I took the Epek Broadhead to task this weekend and this is the kind of results that we have been getting. It worked beautifully. That is a huge entrance hole with a 100 yard recovery.


----------



## north slope (Sep 8, 2007)

That's nice.......... but where is the big picture of this deer. And when can the rest of us trailer trash expect to get one of these heads in our hands? So far just stories and pictures we want product and we want it now! :shock:


----------



## elk22hunter (Sep 7, 2007)

north slope said:


> That's nice.......... but where is the big picture of this deer. And when can the rest of us trailer trash expect to get one of these heads in our hands? So far just stories and pictures we want product and we want it now! :shock:


I am as excited to get it in your hands as you are to get it................but we are still testing. We have ordered some special order stuff to replace the things that we can get pre made. They will fit more nicely and do a better job of what we are asking it to do. They are a couple of weeks out and then if that all goes like we are sure they will then we are in business. We are soooooo close that we can taste it.............We may have jumped the gun in getting the word out too soon as everyone is very excited and we have been a long time in the making. We have however been under a year still since our tiny brains met together for the first time to even discuss the thought of developing a broadhead. It just seems like a long time. 

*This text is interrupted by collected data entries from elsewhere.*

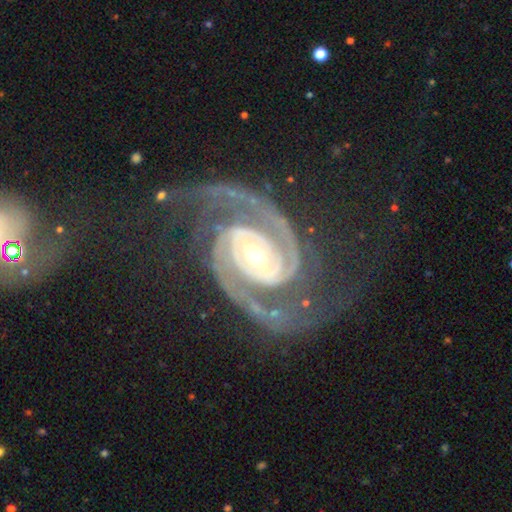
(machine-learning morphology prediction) This is clearly a featured or disk galaxy (93%). It is clearly not viewed edge-on (98%). Bar: marginally weak (36%). Spiral arm pattern: clearly yes (99%). Spiral arm count: clearly 2 (90%). Spiral winding: possibly tight (48%). Central bulge: likely moderate (65%). Merging: likely none (70%).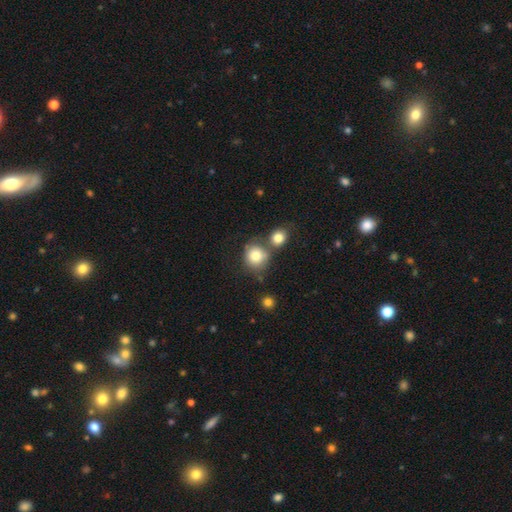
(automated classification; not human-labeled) Smooth or featured? Predicted: smooth (p=0.81). How rounded? Predicted: round (p=0.83). Merging? Predicted: none (p=0.54).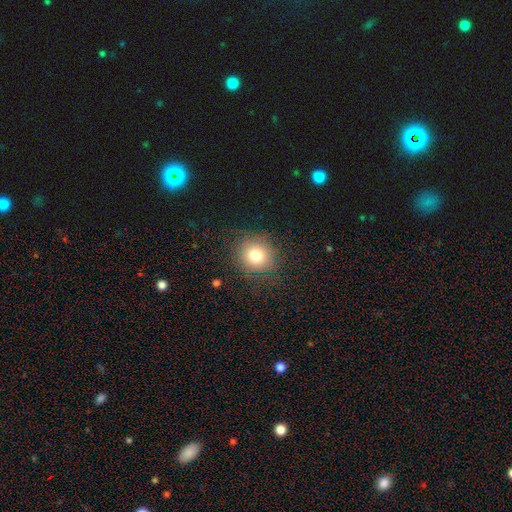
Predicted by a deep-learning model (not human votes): A smooth galaxy with no disk features (77%) that is round (86%). Merging: none (85%).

BTW there is no picture of the deer to go with it at this time..........It was an Elk and it was only a rag 5 so I don't like to post pictures of non trophy animals..........It was all in the name of "testing". ha ha


----------



## north slope (Sep 8, 2007)

:roll:


----------



## elk22hunter (Sep 7, 2007)

north slope said:


> :roll:


Don't you roll your eyes in disgust to me! 

Here it is:


----------



## bwhntr (Sep 12, 2007)

Very nice trauma! Thanks for sharing, it is better to get the product perfected than jumping the gun and releasing sub-par equipment.


----------



## TEX-O-BOB (Sep 12, 2007)

Rage Broadheads claim to have big entrance wounds... :roll: Rage THIS! 8)


----------



## TEX-O-BOB (Sep 12, 2007)

> It was an Elk and it was only a rag 5 so I don't like to post pictures of non trophy animals.

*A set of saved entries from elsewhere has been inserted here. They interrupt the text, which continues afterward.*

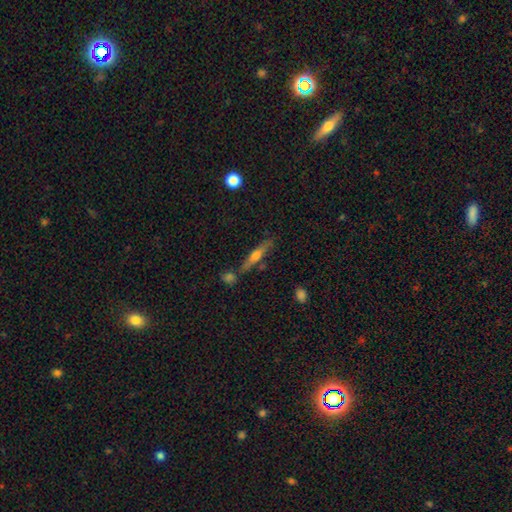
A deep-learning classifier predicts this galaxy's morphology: smooth-or-featured: featured or disk: 50% | smooth: 42% | star or artifact: 7%
  disk-edge-on: yes: 92% | no: 8%
  merging: none: 74% | minor disturbance: 13% | merger: 10% | major disturbance: 3%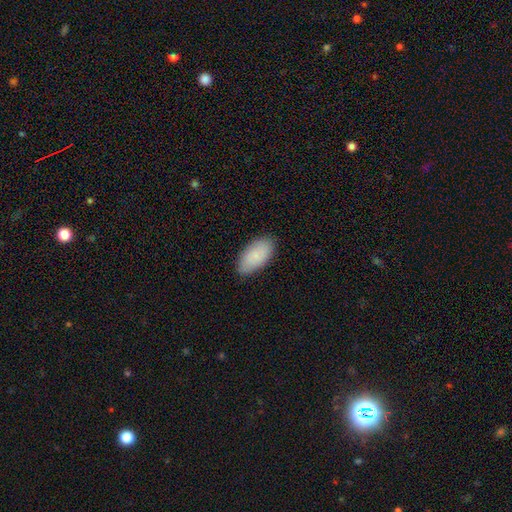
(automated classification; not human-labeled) This is clearly a smooth galaxy (87%). How rounded: clearly in between (94%). Merging: clearly none (85%).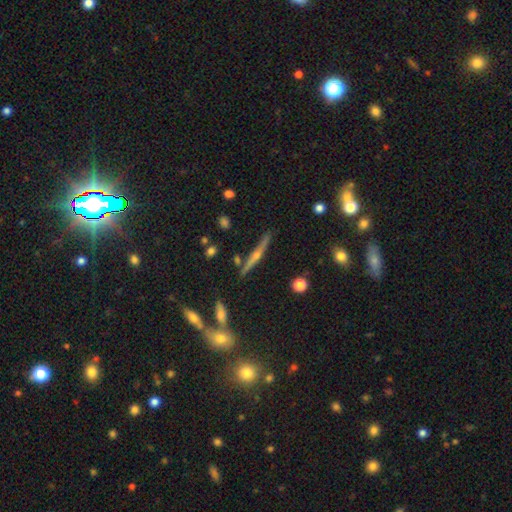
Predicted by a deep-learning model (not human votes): Smooth or featured? featured or disk (73%)
Edge-on disk? yes (97%)
Edge-on bulge? rounded (86%)
Merging? none (86%)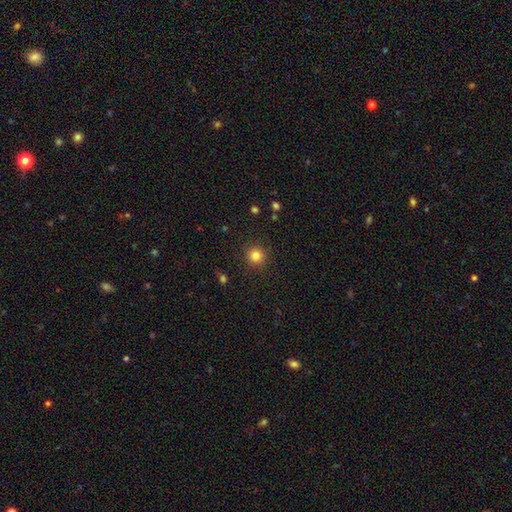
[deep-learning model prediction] Smooth or featured?
  - smooth: 83% *
  - star or artifact: 12%
  - featured or disk: 5%
How rounded?
  - round: 94% *
  - in between: 5%
  - cigar-shaped: 1%
Merging?
  - none: 91% *
  - minor disturbance: 6%
  - major disturbance: 2%
  - merger: 1%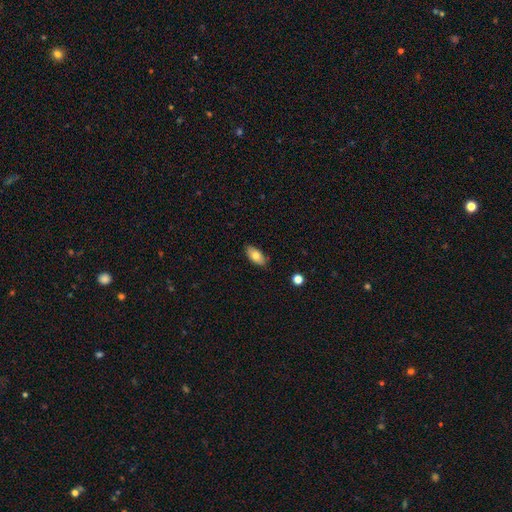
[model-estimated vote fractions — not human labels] Smooth or featured? Predicted: smooth (p=0.78). How rounded? Predicted: in between (p=0.90). Merging? Predicted: none (p=0.83).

 :roll: C'mon Scotty! Sheesh! ANY elk with a bow is a trophy elk. Do you know how many of us would like to slap you for saying that. :evil:

BTW, nice job!


----------



## elk22hunter (Sep 7, 2007)

TEX-O-BOB said:


> > It was an Elk and it was only a rag 5 so I don't like to post pictures of non trophy animals.
> 
> 
> :roll: C'mon Scotty! Sheesh! ANY elk with a bow is a trophy elk. Do you know how many of us would like to slap you for saying that. :evil:
> ...


I was just messing with North Slope. Cant you see that smile. Only half of it was for the broadhead and the other half was for the fine critter.................I cant remember which half was for which though and now looking at the pictures it is hard to tell if it was the right half of my smile or the left but one way or another it was about 50/50.


----------



## proutdoors (Sep 24, 2007)

Congrats! That bull should be tasty! Nice entrance wound. That was a quick hunting trip, no messing around I see.


----------



## dkhntrdstn (Sep 7, 2007)

Nice bull there.


----------



## wyogoob (Sep 7, 2007)

Quite a broadhead. Nice job.


----------



## elkfromabove (Apr 20, 2008)

What I like most about it is the fact that it opened on what looks like a rather sharp angle. Some (most) expandables (and even fixed blades) would have glanced off or hooked one blade and tumbled the arrow and that *trophy* elk would still be walking. Nice broadhead and nice elk!!


----------



## north slope (Sep 8, 2007)

Here this whole time I was buggin' you about Idaho and you sneek off to Montana without me!!!


----------



## north slope (Sep 8, 2007)

O.K. I am not sad, I am just shocked that the Bee-hive home would let you out to go on this trip. Nice bull old man! :lol:


----------



## Bears Butt (Sep 12, 2007)

Very nice! It's great to see a "campfire discussion" turning into a reality! Congrats on the fine animal AND a super product! I might even take up archery!


----------



## elk22hunter (Sep 7, 2007)

north slope said:


> Here this whole time I was buggin' you about Idaho and you sneek off to Montana without me!!!


Strange story:
I met some guys in Montana from Idaho. They said that they don't hunt Idaho anymore because of what the wolves have done to the herd. They hunted very near to where I was in Idaho. They said that it has gone to the poopers. They now hunt montana.


----------



## north slope (Sep 8, 2007)

So Montana next year?? Cool were on, sounds good.


----------